We’re simply a family on a journey to get out of debt. We haven’t gone to a restaurant on our own dime in months. Our total entertainment spending for our family of six for the last three months comes in at a whopping $41.54. We are happy as we are and no longer use entertainment as a way to pick ourselves up from emotional crashes because the causes behind the emotional crashes are largely under control.
I think a lot of deep sleep debtors are in the situations they’re in for this same reason: they’re trying to find happiness through spending and not realizing that there are deeply-hidden problems that are taking away their happiness and that the spending solution is only temporary.
I see this as I look at loved ones around us who are still caught in the emotional spending cycle.
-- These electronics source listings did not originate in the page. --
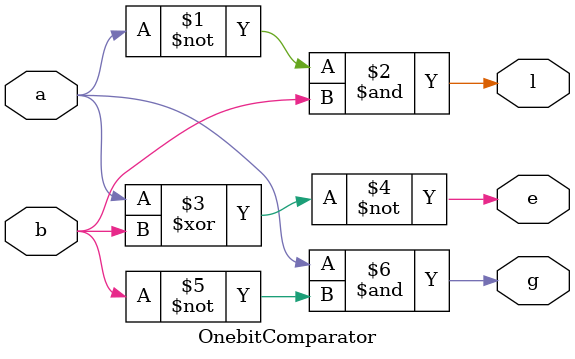
<source format=v>
module OnebitComparator (
    input a,b,
    output l,e,g
);
    assign l = ~a & b;
    assign e = ~(a ^ b);
    assign g = a & ~b;
endmodule
</source>
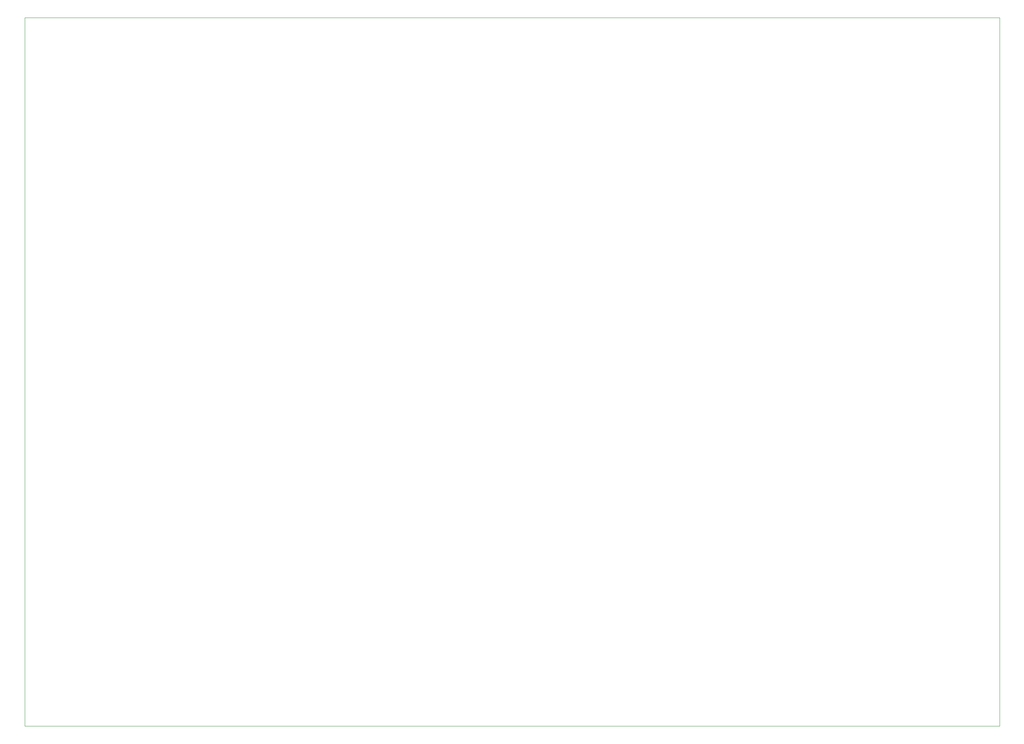
<source format=gm1>
G04 #@! TF.GenerationSoftware,KiCad,Pcbnew,7.0.1*
G04 #@! TF.CreationDate,2023-05-12T07:13:37+02:00*
G04 #@! TF.ProjectId,K_Aries,4b5f4172-6965-4732-9e6b-696361645f70,rev?*
G04 #@! TF.SameCoordinates,Original*
G04 #@! TF.FileFunction,Profile,NP*
%FSLAX46Y46*%
G04 Gerber Fmt 4.6, Leading zero omitted, Abs format (unit mm)*
G04 Created by KiCad (PCBNEW 7.0.1) date 2023-05-12 07:13:37*
%MOMM*%
%LPD*%
G01*
G04 APERTURE LIST*
G04 #@! TA.AperFunction,Profile*
%ADD10C,0.100000*%
G04 #@! TD*
G04 APERTURE END LIST*
D10*
X105000000Y-55000000D02*
X325000000Y-55000000D01*
X105000000Y-215000000D02*
X105000000Y-55000000D01*
X325000000Y-55000000D02*
X325000000Y-215000000D01*
X325000000Y-215000000D02*
X105000000Y-215000000D01*
M02*

</source>
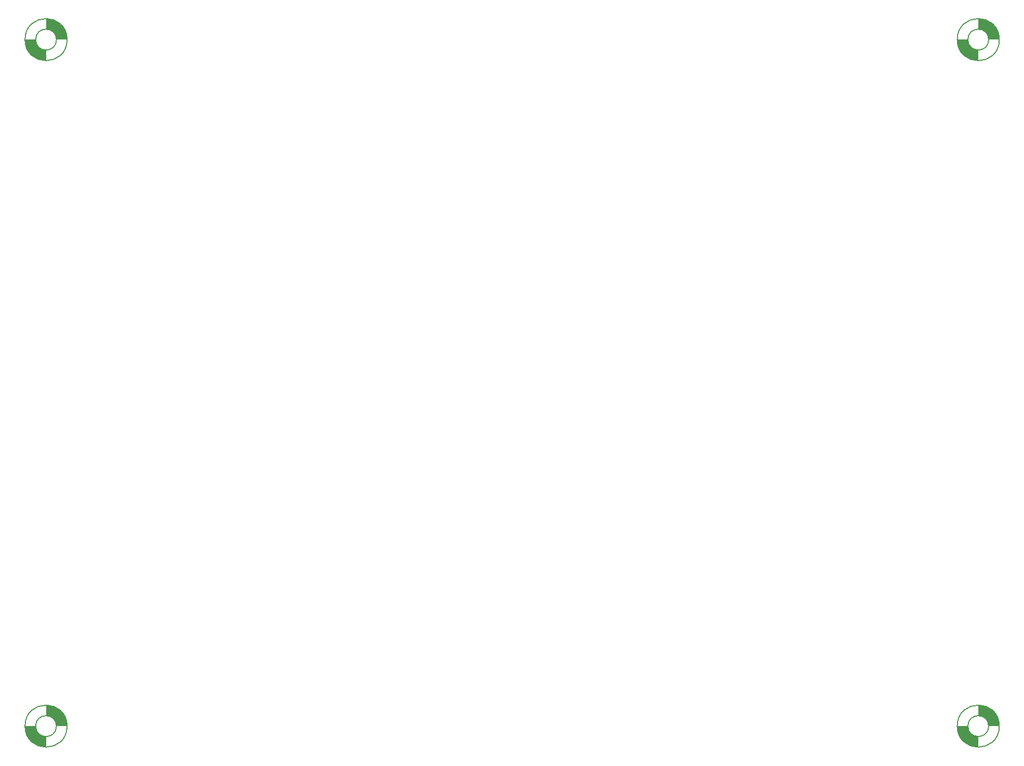
<source format=gbo>
G04*
G04 #@! TF.GenerationSoftware,Altium Limited,Altium Designer,25.0.2 (28)*
G04*
G04 Layer_Color=32896*
%FSLAX44Y44*%
%MOMM*%
G71*
G04*
G04 #@! TF.SameCoordinates,89448804-F20A-4376-BCDE-6976CDED9B52*
G04*
G04*
G04 #@! TF.FilePolarity,Positive*
G04*
G01*
G75*
%ADD10C,0.2000*%
G36*
X76704Y103703D02*
X81046Y102540D01*
X85199Y100820D01*
X89091Y98572D01*
X92657Y95836D01*
X95836Y92657D01*
X98572Y89091D01*
X100820Y85199D01*
X102540Y81046D01*
X103703Y76704D01*
X104290Y72248D01*
Y70000D01*
X87000D01*
X86918Y71666D01*
X86268Y74935D01*
X84993Y78014D01*
X83141Y80785D01*
X80785Y83141D01*
X78014Y84993D01*
X74935Y86268D01*
X71666Y86918D01*
X70000Y87000D01*
Y104290D01*
X72248D01*
X76704Y103703D01*
D02*
G37*
G36*
X53082Y68334D02*
X53732Y65065D01*
X55007Y61986D01*
X56859Y59215D01*
X59215Y56859D01*
X61986Y55007D01*
X65065Y53732D01*
X68334Y53082D01*
X70000Y53000D01*
X70000Y35710D01*
X67752D01*
X63296Y36297D01*
X58954Y37460D01*
X54801Y39180D01*
X50909Y41428D01*
X47343Y44164D01*
X44164Y47343D01*
X41428Y50909D01*
X39180Y54801D01*
X37460Y58954D01*
X36297Y63296D01*
X35710Y67752D01*
Y70000D01*
X53000D01*
X53082Y68334D01*
D02*
G37*
G36*
X76704Y1223703D02*
X81046Y1222540D01*
X85199Y1220820D01*
X89091Y1218572D01*
X92657Y1215836D01*
X95836Y1212657D01*
X98572Y1209091D01*
X100820Y1205199D01*
X102540Y1201046D01*
X103703Y1196704D01*
X104290Y1192247D01*
Y1190000D01*
X87000D01*
X86918Y1191666D01*
X86268Y1194935D01*
X84993Y1198014D01*
X83141Y1200785D01*
X80785Y1203141D01*
X78014Y1204993D01*
X74935Y1206268D01*
X71666Y1206918D01*
X70000Y1207000D01*
Y1224290D01*
X72248D01*
X76704Y1223703D01*
D02*
G37*
G36*
X53082Y1188334D02*
X53732Y1185065D01*
X55007Y1181986D01*
X56859Y1179215D01*
X59215Y1176859D01*
X61986Y1175007D01*
X65065Y1173732D01*
X68334Y1173082D01*
X70000Y1173000D01*
X70000Y1155710D01*
X67752D01*
X63296Y1156297D01*
X58954Y1157460D01*
X54801Y1159180D01*
X50909Y1161428D01*
X47343Y1164164D01*
X44164Y1167343D01*
X41428Y1170909D01*
X39180Y1174801D01*
X37460Y1178954D01*
X36297Y1183296D01*
X35710Y1187753D01*
Y1190000D01*
X53000D01*
X53082Y1188334D01*
D02*
G37*
G36*
X1596704Y103703D02*
X1601046Y102540D01*
X1605199Y100820D01*
X1609091Y98572D01*
X1612657Y95836D01*
X1615836Y92657D01*
X1618572Y89091D01*
X1620820Y85199D01*
X1622540Y81046D01*
X1623703Y76704D01*
X1624290Y72248D01*
Y70000D01*
X1607000D01*
X1606918Y71666D01*
X1606268Y74935D01*
X1604993Y78014D01*
X1603141Y80785D01*
X1600785Y83141D01*
X1598014Y84993D01*
X1594935Y86268D01*
X1591666Y86918D01*
X1590000Y87000D01*
Y104290D01*
X1592247D01*
X1596704Y103703D01*
D02*
G37*
G36*
X1573082Y68334D02*
X1573732Y65065D01*
X1575007Y61986D01*
X1576859Y59215D01*
X1579215Y56859D01*
X1581986Y55007D01*
X1585065Y53732D01*
X1588334Y53082D01*
X1590000Y53000D01*
Y35710D01*
X1587753D01*
X1583296Y36297D01*
X1578954Y37460D01*
X1574801Y39180D01*
X1570909Y41428D01*
X1567343Y44164D01*
X1564164Y47343D01*
X1561428Y50909D01*
X1559180Y54801D01*
X1557460Y58954D01*
X1556297Y63296D01*
X1555710Y67752D01*
Y70000D01*
X1573000D01*
X1573082Y68334D01*
D02*
G37*
G36*
X1596704Y1223703D02*
X1601046Y1222540D01*
X1605199Y1220820D01*
X1609091Y1218572D01*
X1612657Y1215836D01*
X1615836Y1212657D01*
X1618572Y1209091D01*
X1620820Y1205199D01*
X1622540Y1201046D01*
X1623703Y1196704D01*
X1624290Y1192247D01*
Y1190000D01*
X1607000D01*
X1606918Y1191666D01*
X1606268Y1194935D01*
X1604993Y1198014D01*
X1603141Y1200785D01*
X1600785Y1203141D01*
X1598014Y1204993D01*
X1594935Y1206268D01*
X1591666Y1206918D01*
X1590000Y1207000D01*
Y1224290D01*
X1592247D01*
X1596704Y1223703D01*
D02*
G37*
G36*
X1573082Y1188334D02*
X1573732Y1185065D01*
X1575007Y1181986D01*
X1576859Y1179215D01*
X1579215Y1176859D01*
X1581986Y1175007D01*
X1585065Y1173732D01*
X1588334Y1173082D01*
X1590000Y1173000D01*
Y1155710D01*
X1587753D01*
X1583296Y1156297D01*
X1578954Y1157460D01*
X1574801Y1159180D01*
X1570909Y1161428D01*
X1567343Y1164164D01*
X1564164Y1167343D01*
X1561428Y1170909D01*
X1559180Y1174801D01*
X1557460Y1178954D01*
X1556297Y1183296D01*
X1555710Y1187753D01*
Y1190000D01*
X1573000D01*
X1573082Y1188334D01*
D02*
G37*
D10*
X104290Y70000D02*
G03*
X104290Y70000I-34290J0D01*
G01*
X87000D02*
G03*
X87000Y70000I-17000J0D01*
G01*
X1607000D02*
G03*
X1607000Y70000I-17000J0D01*
G01*
X1624290D02*
G03*
X1624290Y70000I-34290J0D01*
G01*
X87000Y1190000D02*
G03*
X87000Y1190000I-17000J0D01*
G01*
X104290D02*
G03*
X104290Y1190000I-34290J0D01*
G01*
X1607000D02*
G03*
X1607000Y1190000I-17000J0D01*
G01*
X1624290D02*
G03*
X1624290Y1190000I-34290J0D01*
G01*
M02*

</source>
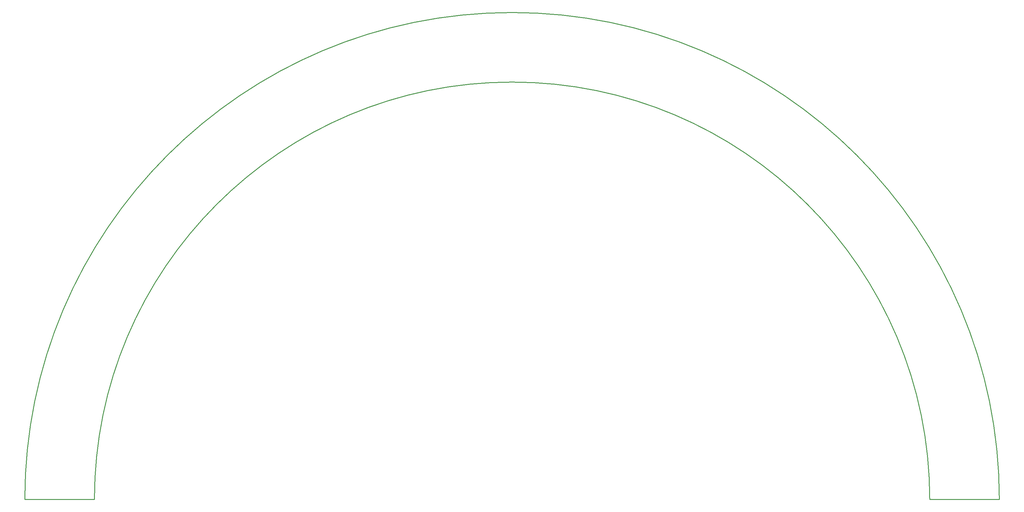
<source format=gm1>
G04*
G04 #@! TF.GenerationSoftware,Altium Limited,Altium Designer,20.1.14 (287)*
G04*
G04 Layer_Color=16711935*
%FSLAX25Y25*%
%MOIN*%
G70*
G04*
G04 #@! TF.SameCoordinates,07329562-CAC5-4820-BFAE-55A5BC9BA929*
G04*
G04*
G04 #@! TF.FilePolarity,Positive*
G04*
G01*
G75*
%ADD11C,0.01000*%
D11*
X576181Y0D02*
G03*
X-526181Y0I-551181J0D01*
G01*
X497441D02*
G03*
X-447441Y0I-472441J0D01*
G01*
X-526181D02*
X-447441D01*
X497441D02*
X576181D01*
M02*

</source>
They work, work, work to achieve joy/acceptance/peace through spending money but end up as disappointed as they were in the first place – only deeper in debt.
How to Help
When I think about how people could’ve helped us when we were financially clueless, I think the best they could’ve done was planted seeds. People planted seeds with us for years. We even took Dave Ramsey’s course when we were younger, but it didn’t do us much good because we hadn’t gotten to the root of the spending problem. We hadn’t truly understood what was causing us to be okay with spending beyond our means.
And honestly, we weren’t emotionally ready to get to the root of the problems for many, many years. The hurts were still too fresh, but I think these two things would’ve helped us get ready earlier.
Shower Them With Unconditional Love
Deep sleep debting is often caused by very, very painful experiences that are hard to face up to, and I think one of the best things outsiders can do to help a deep sleep debtor is to show them lots and lots of unconditional love. Unconditional love is hard to find in today’s world, and seeing others through the eyes of Christ will help you to be a giver of unconditional love and will soften the heart of a deep sleep debtor toward you, making them more open to your advice.
Share Your Victories
Not in a judgmental way but just in a way that shows how excited you are to be free. When the opportunity arises, share what you found was causing your emotional spending, how you dealt with it and how it’s freed the hold money and spending had on you. Share when it’s appropriate and be careful not to come off as condescending or judgy.
I know that Ruth sharing her story has led to more than a few people asking her how she did it, and in the process has inspired them to start their own journeys to debt freedom. I think that’s because Ruth has been so open about her and DH’s story when she feels led to be.
Deep sleep debting is a huge, huge problem in today’s first world countries. And I think if those who’ve broken free of its chains keep working to help when they have the chance, we can indeed make a difference to the people within our sphere of influence.
What has your experience with deep sleep debting been? How have you been able to work toward overcoming it? What tips do you have for helping those still struggling with deep sleep debting?